Excerpt to read:
In 1988 when the Junta took over Myanmar India was the was the first country to condemn it. But over the years it was felt that following a foreign policy based on high ground was too high. As India’s national interests lay in signing agreements for Myanmar’s oil, gas, and other resources rather than standing up for democracy. And therefore, the policy changed as India also wanted to tackle insurgency on the Indo-Myanmar border with the Junta’s help.

Conversely, the New Delhi bureaucracy has been good at drafting resounding speeches but rarely delivering its promises. In July 2004, there was a move for an Indo-Myanmar rail link. Besides, it was thought that Myanmar could be a link between the Association of Southeast Asian Nations and India, and India and South Asia and to build an Indo-Myanmar-Thailand tripartite highway. But these ideas fizzled out. Again, on October 15, 2004 former Defence Minister George Fernandes opened a convention on return of democracy to Myanmar to Delhi in which 14 countries participated.

The then PM said that the Burmese Government in exile relents insufficient support by countries bordering Myanmar, particularly India. It was even proposed that January 4, 2005 be observed as international day as solidarity day for return of democracy and to form an ASEAN and South Asian group to pressurize Junta. But these ideas are dead.

In March 2006, former Indian President APJ Abdul Kalam paid a 4-day visit to Myanmar and some agreements were signed. In Jun 2006, India desired to develop Sittwe port and to link it with Mizoram through Kaladan River. But there was no progress. Though approximately 570 crores were sanctioned in April 2008 for the Kaladan project, besides a project for linking road Kalewa-Moreh, and then in July 2010 India signed a Mutual Legal Assistance agreement with, Myanmar to check insurgency along with four other agreements during the visit of Gen Than Shwe.

Implications & Inferences

"India cannot fight insurgency successfully in the northeast without Myanmar’s active or passive support."
Assam Rifles soldier maintaining vigil; File Photo

Even from the above brief scenario it can be inferred that the implications for India are challenging. First, with the ethnic unrest in northeastern states, particularly those bordering Myanmar, a second proxy war can be in the making for which a well-planned infrastructure was laid by Pakistan’s Inter Services Intelligence a couple of years ago.

Thus, with China and Myanmar in a position to play a crucial role by supporting these movements with arms and other aid should they choose to do so; the situation for India can become exceedingly difficult. As it is the National Socialist Council Nagaland (Khaplang) has been asking for an independent Nagaland. It has many training camps inside Myanmar. Besides, Paresh Barua of the United Liberation Front of Assam keeps on shuttling between his Myanmar base and Beijing.

Source data:
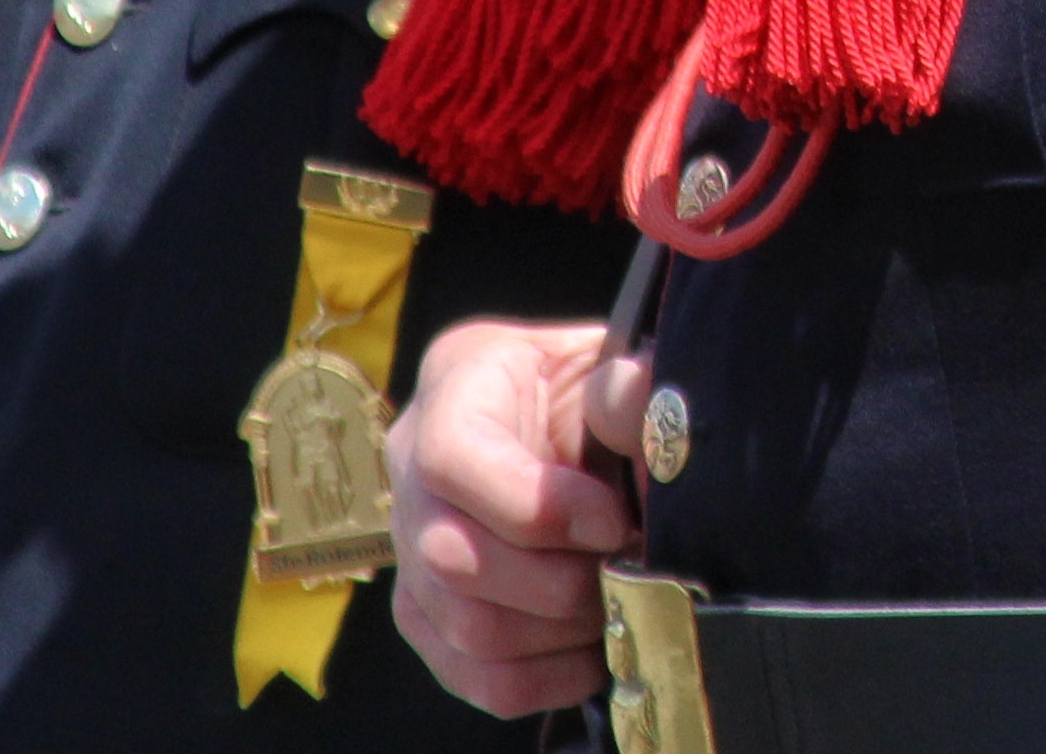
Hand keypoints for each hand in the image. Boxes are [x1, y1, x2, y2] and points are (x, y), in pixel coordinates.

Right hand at [388, 317, 635, 714]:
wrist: (577, 428)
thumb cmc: (591, 394)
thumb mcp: (614, 368)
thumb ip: (628, 388)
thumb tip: (635, 396)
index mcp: (454, 388)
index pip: (451, 459)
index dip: (538, 506)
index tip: (612, 522)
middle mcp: (411, 473)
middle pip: (450, 558)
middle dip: (556, 581)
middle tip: (621, 568)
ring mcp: (411, 552)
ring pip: (464, 626)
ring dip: (556, 631)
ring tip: (613, 601)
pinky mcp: (428, 616)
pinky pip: (472, 675)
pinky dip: (543, 677)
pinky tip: (593, 649)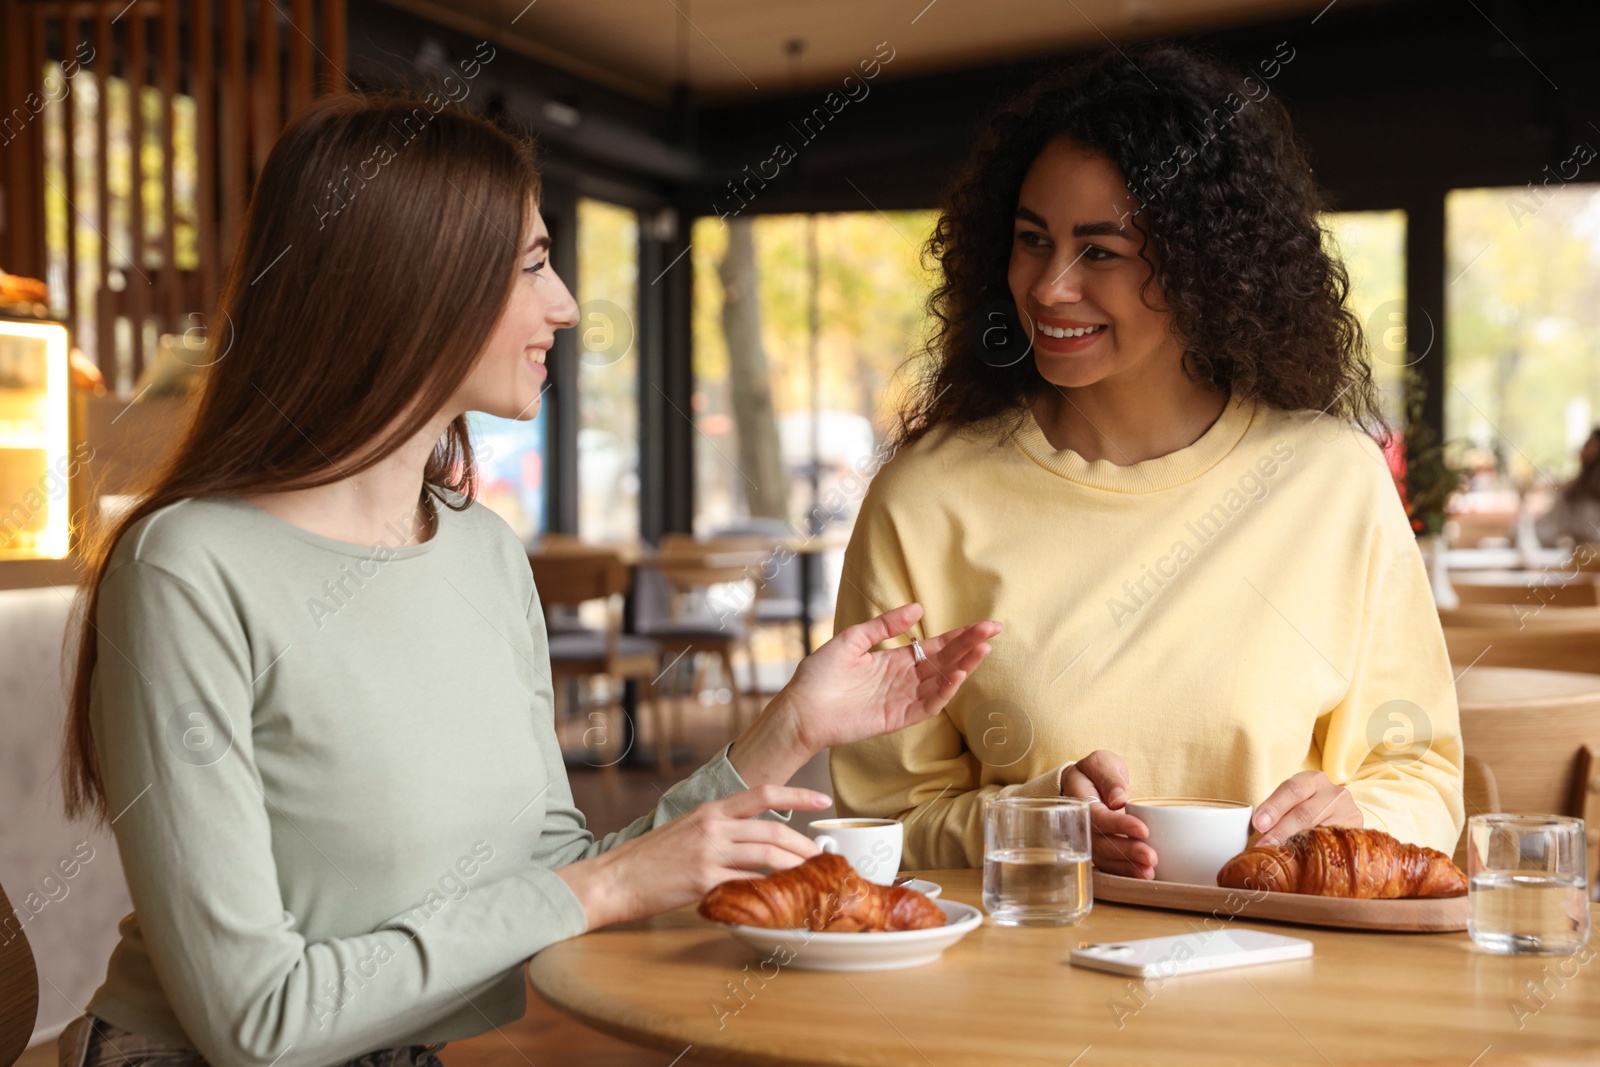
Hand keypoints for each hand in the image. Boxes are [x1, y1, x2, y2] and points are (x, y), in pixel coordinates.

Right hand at [555, 784, 831, 928]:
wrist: (614, 879)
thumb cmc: (648, 859)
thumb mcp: (686, 831)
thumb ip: (719, 831)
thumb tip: (754, 844)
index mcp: (711, 810)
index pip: (763, 793)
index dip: (798, 795)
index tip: (823, 800)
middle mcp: (713, 826)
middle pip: (773, 831)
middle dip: (804, 846)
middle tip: (822, 859)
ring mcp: (709, 853)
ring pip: (767, 857)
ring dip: (795, 869)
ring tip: (811, 880)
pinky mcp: (703, 880)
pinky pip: (747, 885)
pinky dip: (769, 892)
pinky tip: (780, 900)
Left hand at [779, 602, 1001, 753]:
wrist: (800, 708)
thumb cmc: (819, 675)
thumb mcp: (852, 639)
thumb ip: (884, 626)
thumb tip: (919, 608)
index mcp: (895, 660)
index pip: (936, 646)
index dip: (961, 635)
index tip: (985, 624)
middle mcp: (904, 679)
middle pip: (945, 661)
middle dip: (970, 646)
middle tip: (993, 631)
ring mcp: (903, 699)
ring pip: (942, 682)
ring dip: (963, 666)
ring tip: (982, 649)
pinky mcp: (897, 718)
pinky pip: (927, 705)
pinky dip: (944, 691)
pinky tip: (957, 674)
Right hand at [1060, 750, 1154, 879]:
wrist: (1086, 782)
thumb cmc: (1096, 771)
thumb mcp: (1102, 762)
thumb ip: (1110, 778)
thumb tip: (1119, 800)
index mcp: (1078, 797)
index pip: (1096, 815)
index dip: (1118, 825)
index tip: (1143, 830)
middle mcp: (1079, 822)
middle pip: (1099, 842)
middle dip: (1126, 852)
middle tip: (1151, 857)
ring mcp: (1085, 838)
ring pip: (1102, 857)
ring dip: (1126, 867)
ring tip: (1149, 871)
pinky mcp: (1096, 848)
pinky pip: (1107, 864)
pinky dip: (1124, 872)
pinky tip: (1142, 875)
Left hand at [1252, 771, 1362, 846]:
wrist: (1343, 815)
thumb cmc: (1310, 808)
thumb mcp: (1295, 802)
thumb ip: (1277, 812)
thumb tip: (1256, 831)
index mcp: (1313, 780)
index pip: (1292, 790)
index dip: (1274, 807)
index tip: (1258, 824)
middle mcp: (1333, 793)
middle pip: (1305, 812)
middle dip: (1281, 830)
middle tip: (1264, 845)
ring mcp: (1348, 812)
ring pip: (1319, 831)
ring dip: (1296, 845)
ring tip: (1280, 855)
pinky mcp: (1357, 832)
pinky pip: (1333, 845)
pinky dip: (1316, 854)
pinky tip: (1304, 861)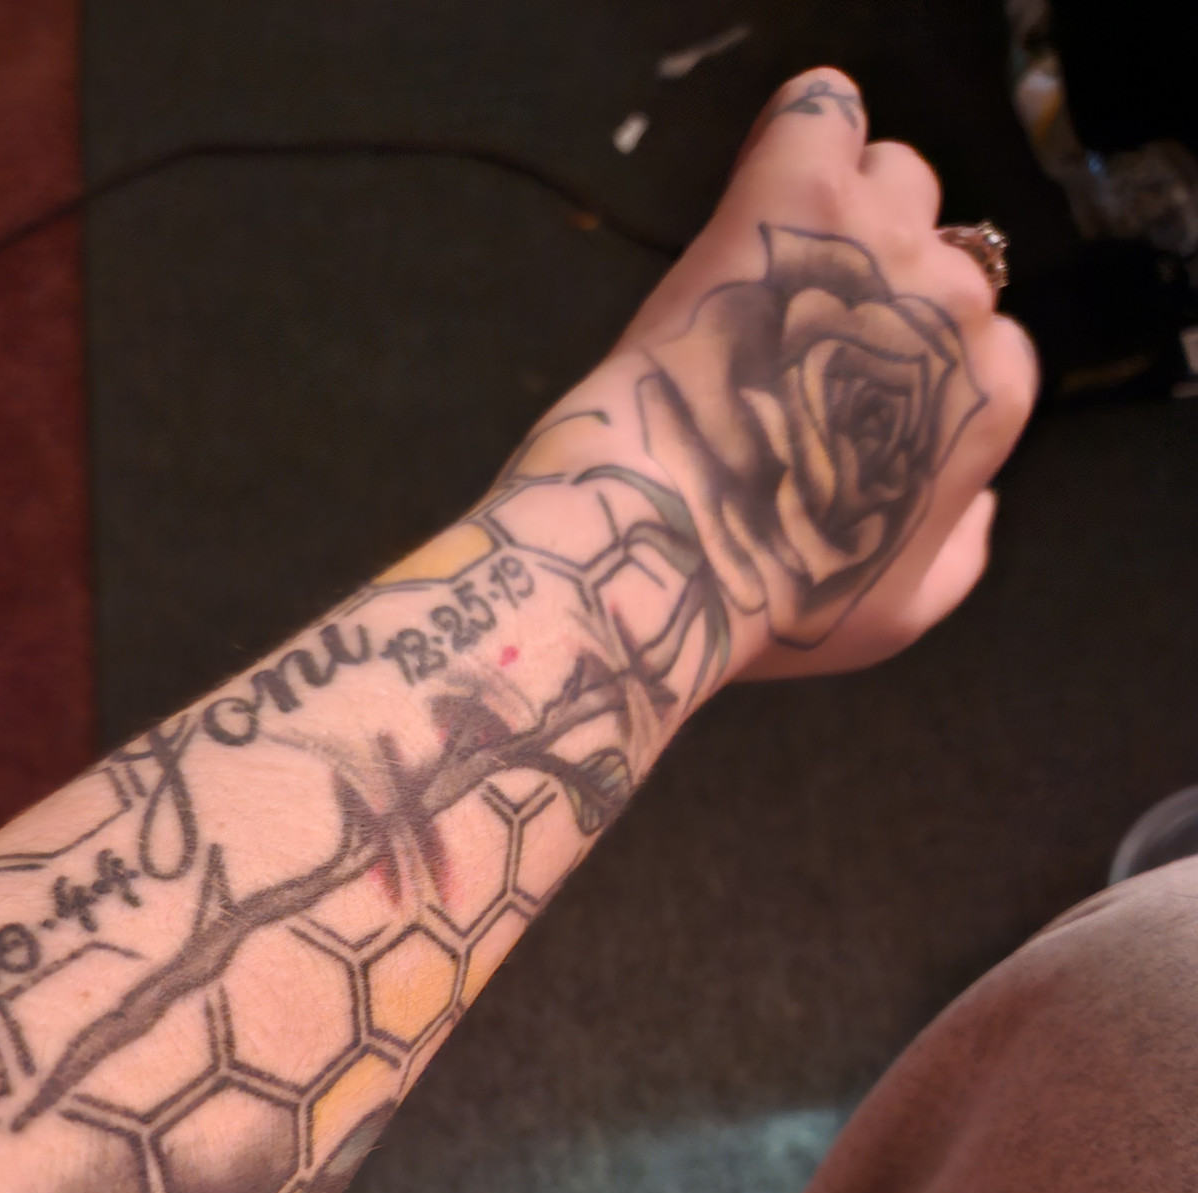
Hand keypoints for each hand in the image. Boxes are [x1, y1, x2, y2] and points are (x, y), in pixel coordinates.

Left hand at [606, 70, 1036, 679]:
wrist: (666, 552)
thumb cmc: (775, 598)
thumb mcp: (895, 618)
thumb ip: (960, 553)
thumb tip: (981, 501)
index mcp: (993, 398)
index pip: (983, 344)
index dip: (910, 370)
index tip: (841, 401)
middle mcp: (959, 306)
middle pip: (938, 255)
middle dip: (876, 291)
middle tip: (791, 349)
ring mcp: (881, 239)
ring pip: (892, 177)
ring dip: (844, 209)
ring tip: (775, 271)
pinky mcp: (794, 193)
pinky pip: (822, 108)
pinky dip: (800, 130)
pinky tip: (766, 179)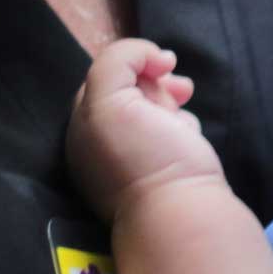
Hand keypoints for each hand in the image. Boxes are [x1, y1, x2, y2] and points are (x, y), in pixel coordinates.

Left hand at [65, 37, 220, 222]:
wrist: (183, 214)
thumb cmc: (146, 157)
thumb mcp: (110, 99)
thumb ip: (116, 62)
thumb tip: (152, 58)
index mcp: (82, 129)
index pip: (105, 77)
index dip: (134, 63)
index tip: (163, 66)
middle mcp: (102, 147)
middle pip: (131, 92)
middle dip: (156, 81)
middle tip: (180, 87)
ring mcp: (134, 163)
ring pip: (155, 111)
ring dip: (171, 101)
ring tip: (186, 105)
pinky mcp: (163, 175)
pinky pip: (171, 136)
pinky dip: (182, 126)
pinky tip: (190, 134)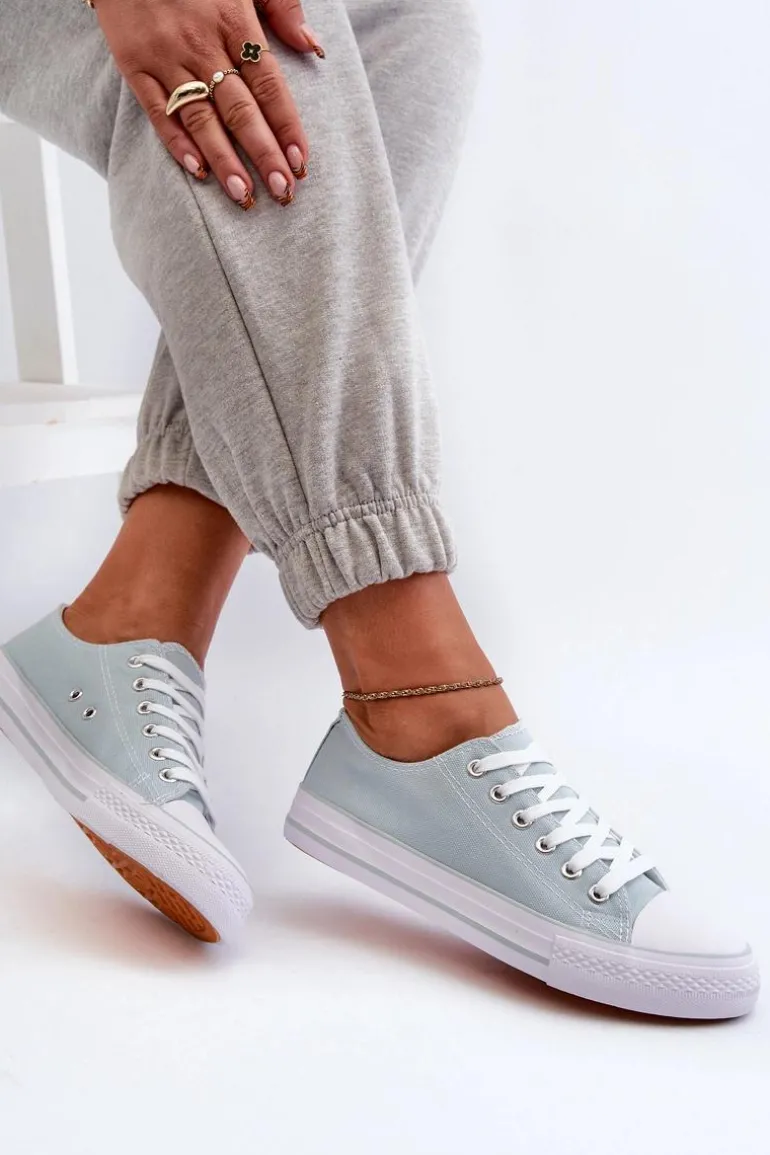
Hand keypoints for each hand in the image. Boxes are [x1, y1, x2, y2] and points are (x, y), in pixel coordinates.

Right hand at [94, 0, 322, 207]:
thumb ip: (281, 6)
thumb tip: (312, 46)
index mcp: (234, 22)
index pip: (269, 86)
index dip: (287, 127)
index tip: (301, 163)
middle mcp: (202, 45)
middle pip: (240, 110)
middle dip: (263, 154)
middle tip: (282, 192)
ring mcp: (167, 57)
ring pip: (201, 118)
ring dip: (224, 160)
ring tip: (243, 195)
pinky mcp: (134, 64)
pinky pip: (157, 111)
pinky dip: (176, 143)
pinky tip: (197, 171)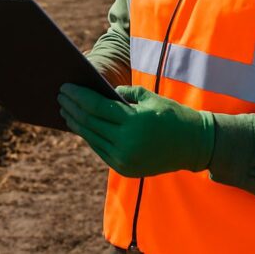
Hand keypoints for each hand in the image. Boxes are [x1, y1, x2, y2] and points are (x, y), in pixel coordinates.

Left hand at [58, 83, 214, 177]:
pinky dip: (88, 136)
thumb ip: (125, 93)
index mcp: (134, 122)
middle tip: (60, 95)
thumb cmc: (172, 115)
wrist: (195, 146)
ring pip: (91, 137)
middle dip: (72, 107)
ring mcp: (125, 159)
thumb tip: (101, 92)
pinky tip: (80, 126)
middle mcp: (127, 142)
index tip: (65, 86)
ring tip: (65, 110)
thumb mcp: (150, 98)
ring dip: (76, 123)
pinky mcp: (125, 168)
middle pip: (89, 122)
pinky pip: (100, 149)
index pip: (96, 107)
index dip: (78, 96)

Exercise A: From the passage on India and Myanmar, reproduce the stretch from "The then PM" through "ideas are dead.".
Exercise B: According to the passage on India and Myanmar, how much money was sanctioned in April 2008 for the Kaladan project?

Exercise answer A:
The then PM said that the Burmese Government in exile relents insufficient support by countries bordering Myanmar, particularly India. It was even proposed that January 4, 2005 be observed as international day as solidarity day for return of democracy and to form an ASEAN and South Asian group to pressurize Junta. But these ideas are dead.

Exercise answer B: Approximately 570 crores.